Dante Rigmalia sebagai anggota Pokja Pendidikan Inklusif di dalam program Dinas Pendidikan Provinsi Jawa Barat mengakui bahwa peran pemerintah melalui dinas terkait tidak bias diharapkan memecahkan masalah sarana dan prasarana pendidikan untuk anak-anak difabel.

“Pendidikan yang ada tidak bias mengakomodasi pendidikan anak difabel,” kata Dante Rigmalia di Gedung Indonesia Menggugat, Kamis (5/6) pagi.

Tidak ada kesamaan visi pada tenaga kependidikan di lingkungan pendidikan formal menyebabkan anak dengan kebutuhan khusus itu tidak memperoleh materi pendidikan yang benar. Karenanya, menurut Dante, dibutuhkan model pembelajaran untuk anak difabel sehingga mereka mendapatkan materi pendidikan dasar yang sama dengan anak normal.

Tenaga kependidikan harus memiliki pengetahuan dan pemahaman tambahan untuk melayani anak dengan kondisi khusus, sehingga materi dapat diserap oleh anak.

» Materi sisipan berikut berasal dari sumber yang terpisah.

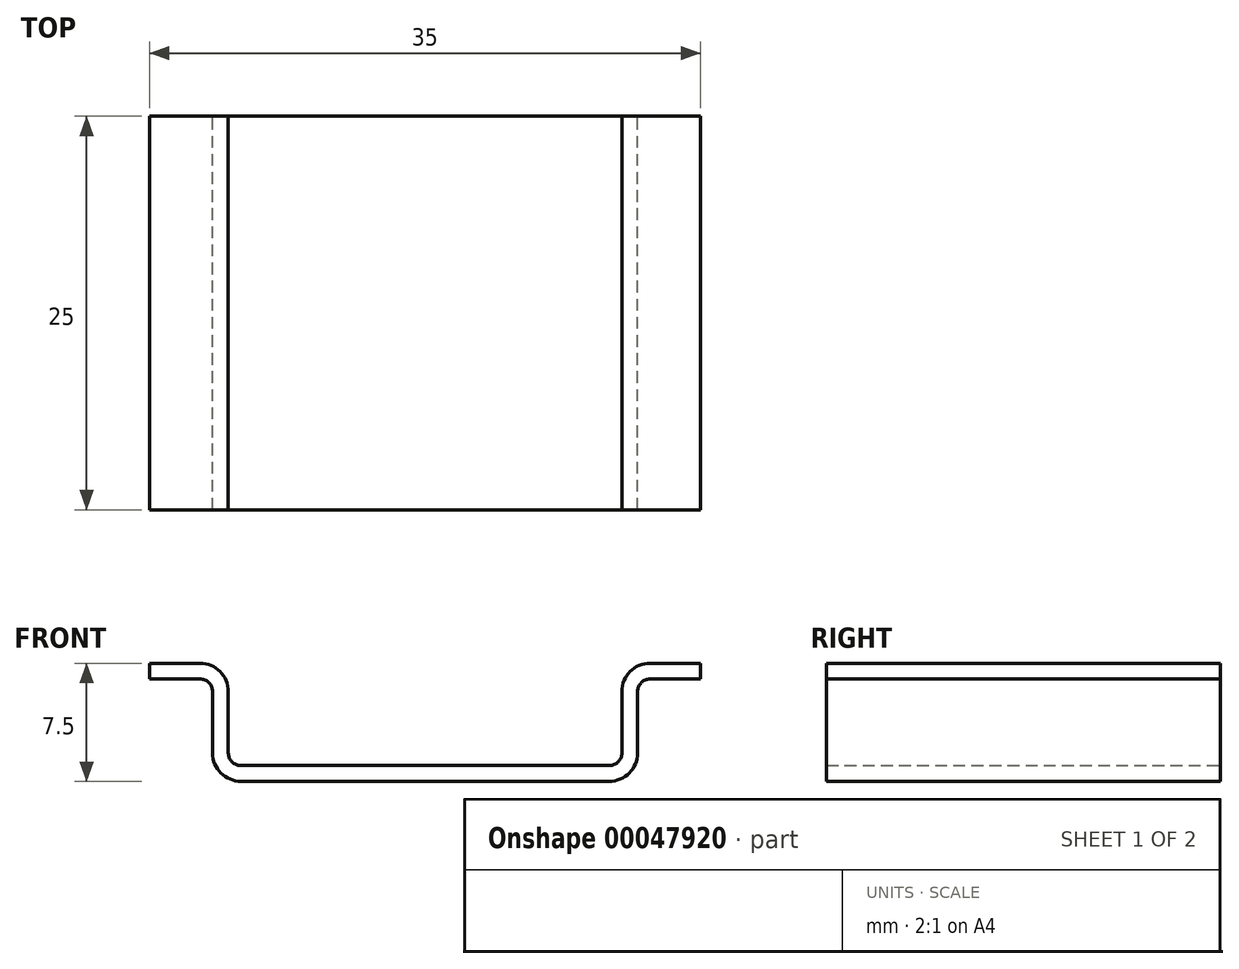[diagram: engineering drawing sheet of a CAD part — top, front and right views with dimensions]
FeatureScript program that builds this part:
annotation { "Feature Type Name" : "Feature", "Feature Type Description" : "" }
export const myFeature = defineFeature(function(context is Context, id is Id, definition is map)
    precondition{}
    {
        {
            var Q0;
            Q0=qCreatedBy(makeId("Front.planeOp"),FACE);
            var sketch = newSketch(context, id + "F0", { "sketchPlane" : qUnion([Q0])});
            skLineSegment(sketch, "E0", {"start": v(0, 0) * mm, "end": v(-11.7, 0) * mm});
            skLineSegment(sketch, "E1", {"start": v(-13.5, 1.8) * mm, "end": v(-13.5, 5.7) * mm});
            skLineSegment(sketch, "E2", {"start": v(-14.3, 6.5) * mm, "end": v(-17.5, 6.5) * mm});
            skLineSegment(sketch, "E3.0", {"start": v(-14.3, 7.5) * mm, "end": v(-17.5, 7.5) * mm});
            skLineSegment(sketch, "E3.1", {"start": v(-12.5, 1.8) * mm, "end": v(-12.5, 5.7) * mm});
            skLineSegment(sketch, "E3.2", {"start": v(0, 1) * mm, "end": v(-11.7, 1) * mm});
            skLineSegment(sketch, "E4", {"start": v(-17.5, 7.5) * mm, "end": v(-17.5, 6.5) * mm});
            skPoint(sketch, "E5.visualSharp", {"position": v(-13.5, 6.5) * mm});
            skArc(sketch, "E5.filletArc", {"start": v(-13.5, 5.7) * mm, "mid": v(-13.73, 6.27) * mm, "end": v(-14.3, 6.5) * mm});
            skPoint(sketch, "E6.visualSharp", {"position": v(-12.5, 1) * mm});
            skArc(sketch, "E6.filletArc", {"start": v(-12.5, 1.8) * mm, "mid": v(-12.27, 1.23) * mm, "end": v(-11.7, 1) * mm});
            skArc(sketch, "E7.0", {"start": v(-12.5, 5.7) * mm, "mid": v(-13.03, 6.97) * mm, "end": v(-14.3, 7.5) * mm});
            skArc(sketch, "E8.0", {"start": v(-13.5, 1.8) * mm, "mid": v(-12.97, 0.53) * mm, "end": v(-11.7, 0) * mm});
            skLineSegment(sketch, "E9", {"start": v(0, 3.23) * mm, "end": v(0, -3.23) * mm, "construction": true});
            skLineSegment(sketch, "E10.MirrorCS", {"start": v(0, 1) * mm, "end": v(11.7, 1) * mm});
            skLineSegment(sketch, "E11.MirrorCS", {"start": v(0, 0) * mm, "end": v(11.7, 0) * mm});
            skLineSegment(sketch, "E12.MirrorCS", {"start": v(17.5, 7.5) * mm, "end": v(17.5, 6.5) * mm});
            skArc(sketch, "E13.MirrorCS", {"start": v(12.5, 1.8) * mm, "mid": v(12.27, 1.23) * mm, "end": v(11.7, 1) * mm});
            skArc(sketch, "E14.MirrorCS", {"start": v(13.5, 5.7) * mm, "mid": v(13.73, 6.27) * mm, "end": v(14.3, 6.5) * mm});
            skPoint(sketch, "E15.MirrorP", {"position": v(12.5, 1) * mm});
            skLineSegment(sketch, "E16.MirrorCS", {"start": v(14.3, 6.5) * mm, "end": v(17.5, 6.5) * mm});
            skLineSegment(sketch, "E17.MirrorCS", {"start": v(13.5, 1.8) * mm, "end": v(13.5, 5.7) * mm});
            skLineSegment(sketch, "E18.MirrorCS", {"start": v(14.3, 7.5) * mm, "end": v(17.5, 7.5) * mm});
            skLineSegment(sketch, "E19.MirrorCS", {"start": v(12.5, 1.8) * mm, "end": v(12.5, 5.7) * mm});
            skArc(sketch, "E20.MirrorCS", {"start": v(12.5, 5.7) * mm, "mid": v(13.03, 6.97) * mm, "end": v(14.3, 7.5) * mm});
            skArc(sketch, "E21.MirrorCS", {"start": v(13.5, 1.8) * mm, "mid": v(12.97, 0.53) * mm, "end": v(11.7, 0) * mm});
            skPoint(sketch, "E22.MirrorP", {"position": v(13.5, 6.5) * mm});
            skSolve(sketch);
        }
        {
            var Q0;
            Q0 = qSketchRegion(id + "F0", true);
            extrude(context, id + "F1", {"entities" : qUnion([Q0]), "depth" : 25 * mm});
        }
    });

Hal lainnya adalah fleksibilitas kurikulum materi pendidikan. Fleksibilitas kurikulum pengajaran, menurut Dante, harus disesuaikan dengan kondisi anak agar terbentuk mentalitas sumber daya manusia yang mandiri.

“Semua pihak, stake holder, dan masyarakat harus terlibat untuk memberikan pendidikan yang layak kepada anak-anak difabel,” ujar Dante Rigmalia.

Kajian pendidikan untuk anak difabel memang sudah banyak dilakukan tetapi belum diaplikasikan untuk menyelesaikan masalah itu. Hanya sebagian masyarakat saja yang mau secara serius mengurusi pendidikan anak difabel melalui pembangunan infrastruktur pendidikan non-formal.

Semantara itu, Rifaat Amhariz, Konsultan Pendidikan Jakarta dan inisiator Rumah Belajar Nusantara, mengatakan bahwa pemerintah melalui dinas pendidikan yang ada di pusat tidak mau repot-repot melayani pendidikan anak difabel.

“Diknas tidak mau capek mengurus pendidikan difabel,” ujar Rifaat Amhariz di Gedung Indonesia Menggugat, Kamis (5/6) pagi.

Kondisi ini harus dibenahi oleh semua pihak, masyarakat, dengan mengubah paradigma belas kasihan terhadap anak difabel menjadi paradigma persamaan. Rifaat juga mengatakan bahwa kualitas pendidikan formal memang rendah.

Oleh karena itu pendidikan non-formal atau alternatif menjadi salah satu jalan untuk memberikan hak pendidikan kepada anak difabel. Anggaran 24 triliun rupiah untuk pendidikan nasional, dan 400 miliar rupiah untuk anggaran pendidikan difabel bisa dimaksimalkan untuk memajukan pendidikan anak-anak kebutuhan khusus itu.

Solusi yang lain, menurut Rifaat Amhariz, adalah pembangunan jaringan (networkning) antarsemua stake holder yang salah satunya menyerap lulusan tenaga kependidikan untuk diberi pengetahuan bagaimana melayani anak-anak difabel.

Rancangan program pendidikan dengan model pengajaran dan kurikulum berbasis komunitas berkemampuan khusus diharapkan dapat ditanggapi oleh semua pihak untuk bersama-sama memperjuangkan hak pendidikan anak-anak difabel. (Argus Firmansah/Bandung)

1 comment:

Unknown said...

Biaya pendidikan sekarang bertambah mahal, kasihan anak-anak yang tidak bisa bersekolah.
Biaya masuk universitas juga pasti akan bertambah mahal. Apabila anggaran pendidikan tidak bertambah maka pendidikan Indonesia tidak akan maju.
Ditambah dengan kenaikan BBM kali ini maka masadepan anak-anak Indonesia yang cerah akan menjadi utopia saja.